## Dataset extract:
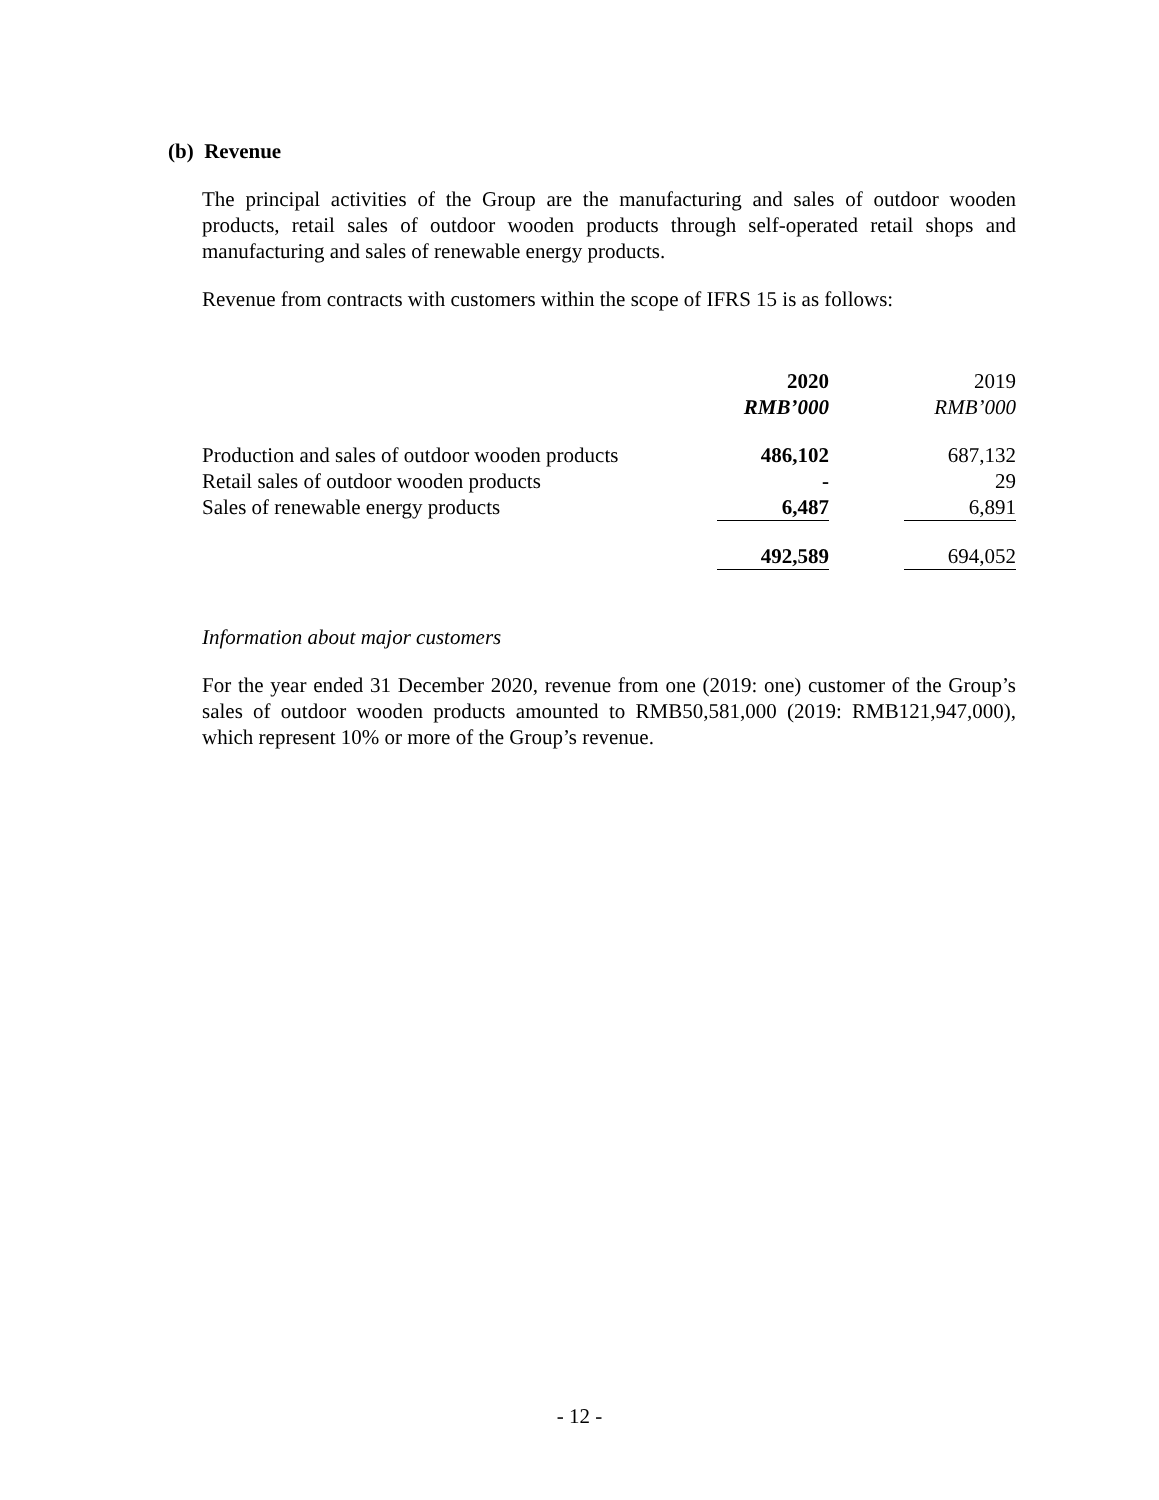(b) Revenue
The principal activities of the Group are the manufacturing and sales of outdoor wooden products, retail sales of outdoor wooden products through self-operated retail shops and manufacturing and sales of renewable energy products.
Revenue from contracts with customers within the scope of IFRS 15 is as follows:
| | 2020 RMB’000 | | 2019 RMB’000 |
| --- | --- | --- | --- |
| Production and sales of outdoor wooden products | 486,102 | | 687,132 |
| Retail sales of outdoor wooden products | - | | 29 |
| Sales of renewable energy products | 6,487 | | 6,891 |
| | 492,589 | | 694,052 |
Information about major customers
For the year ended 31 December 2020, revenue from one (2019: one) customer of the Group’s sales of outdoor wooden products amounted to RMB50,581,000 (2019: RMB121,947,000), which represent 10% or more of the Group’s revenue.
- 12 -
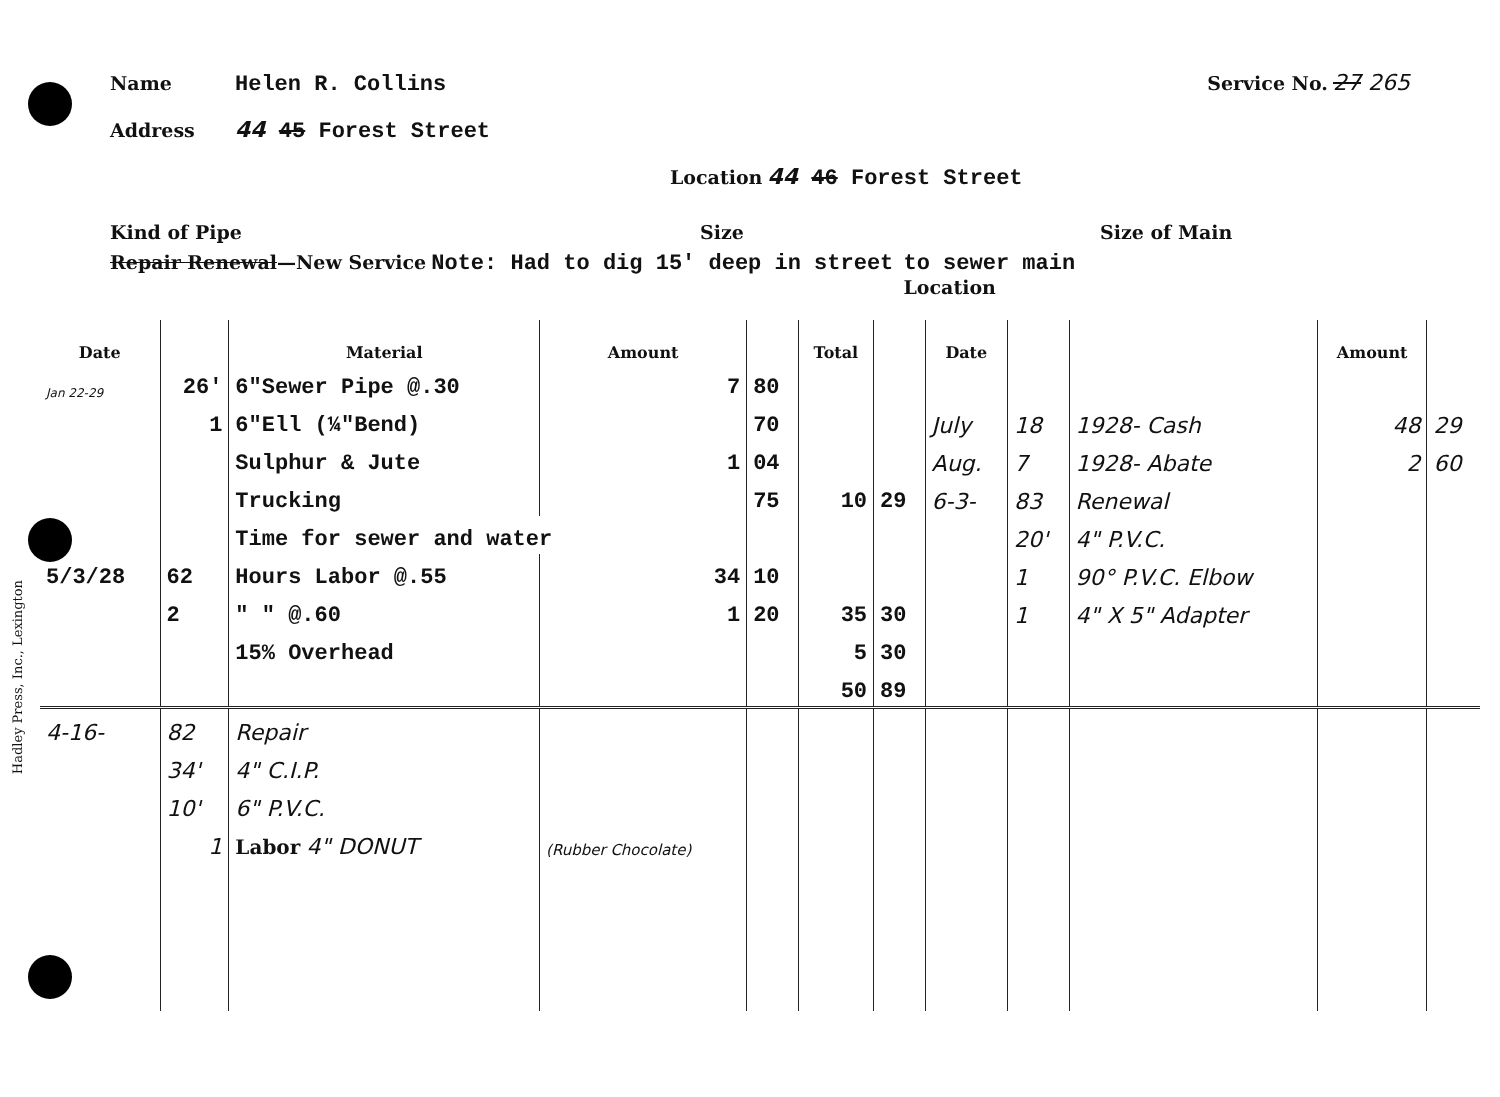Name Helen R. Collins Service No. 27 265
Address 44 45 Forest Street
Location 44 46 Forest Street
Kind of Pipe Size Size of Main
Repair Renewal—New Service Note: Had to dig 15' deep in street to sewer main
Location
| Date | | Material | Amount | | Total | | Date | | | Amount | |
| --- | --- | --- | --- | --- | --- | --- | --- | --- | --- | --- | --- |
| Jan 22-29 | 26' | 6"Sewer Pipe @.30 | 7 | 80 | | | | | | | |
| | 1 | 6"Ell (¼"Bend) | | 70 | | | July | 18 | 1928- Cash | 48 | 29 |
| | | Sulphur & Jute | 1 | 04 | | | Aug. | 7 | 1928- Abate | 2 | 60 |
| | | Trucking | | 75 | 10 | 29 | 6-3- | 83 | Renewal | | |
| | | Time for sewer and water | | | | | | 20' | 4" P.V.C. | | |
| 5/3/28 | 62 | Hours Labor @.55 | 34 | 10 | | | | 1 | 90° P.V.C. Elbow | | |
| | 2 | " " @.60 | 1 | 20 | 35 | 30 | | 1 | 4" X 5" Adapter | | |
| | | 15% Overhead | | | 5 | 30 | | | | | |
| | | | | | 50 | 89 | | | | | |
| 4-16- | 82 | Repair | | | | | | | | | |
| | 34' | 4" C.I.P. | | | | | | | | | |
| | 10' | 6" P.V.C. | | | | | | | | | |
| | 1 | Labor 4" DONUT | (Rubber Chocolate) | | | | | | | | |
Hadley Press, Inc., Lexington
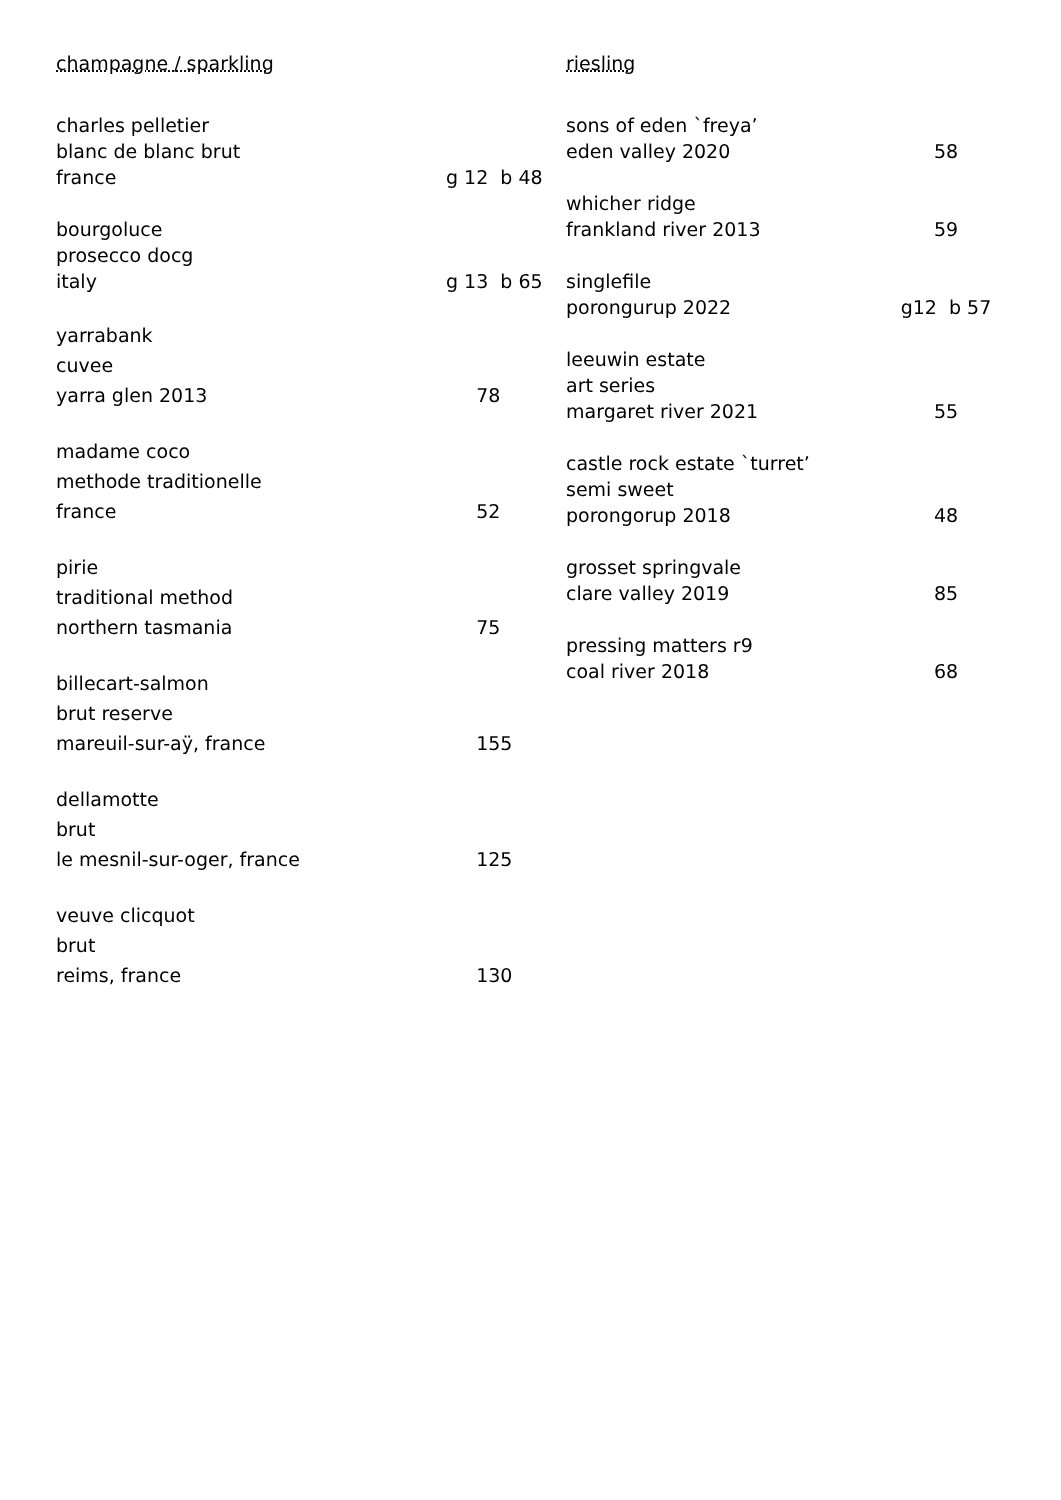champagne / sparkling
charles pelletier
blanc de blanc brut
france g 12 b 48
bourgoluce
prosecco docg
italy g 13 b 65
yarrabank
cuvee
yarra glen 2013 78
madame coco
methode traditionelle
france 52
pirie
traditional method
northern tasmania 75
billecart-salmon
brut reserve
mareuil-sur-aÿ, france 155
dellamotte
brut
le mesnil-sur-oger, france 125
veuve clicquot
brut
reims, france 130
riesling
sons of eden `freya’
eden valley 2020 58
whicher ridge
frankland river 2013 59
singlefile
porongurup 2022 g12 b 57
leeuwin estate
art series
margaret river 2021 55
castle rock estate `turret’
semi sweet
porongorup 2018 48
grosset springvale
clare valley 2019 85
pressing matters r9
coal river 2018 68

## What is required:
How many lines in the entries above include the string "Forest"? Please answer with that number and nothing more.

## Exercise solution:
2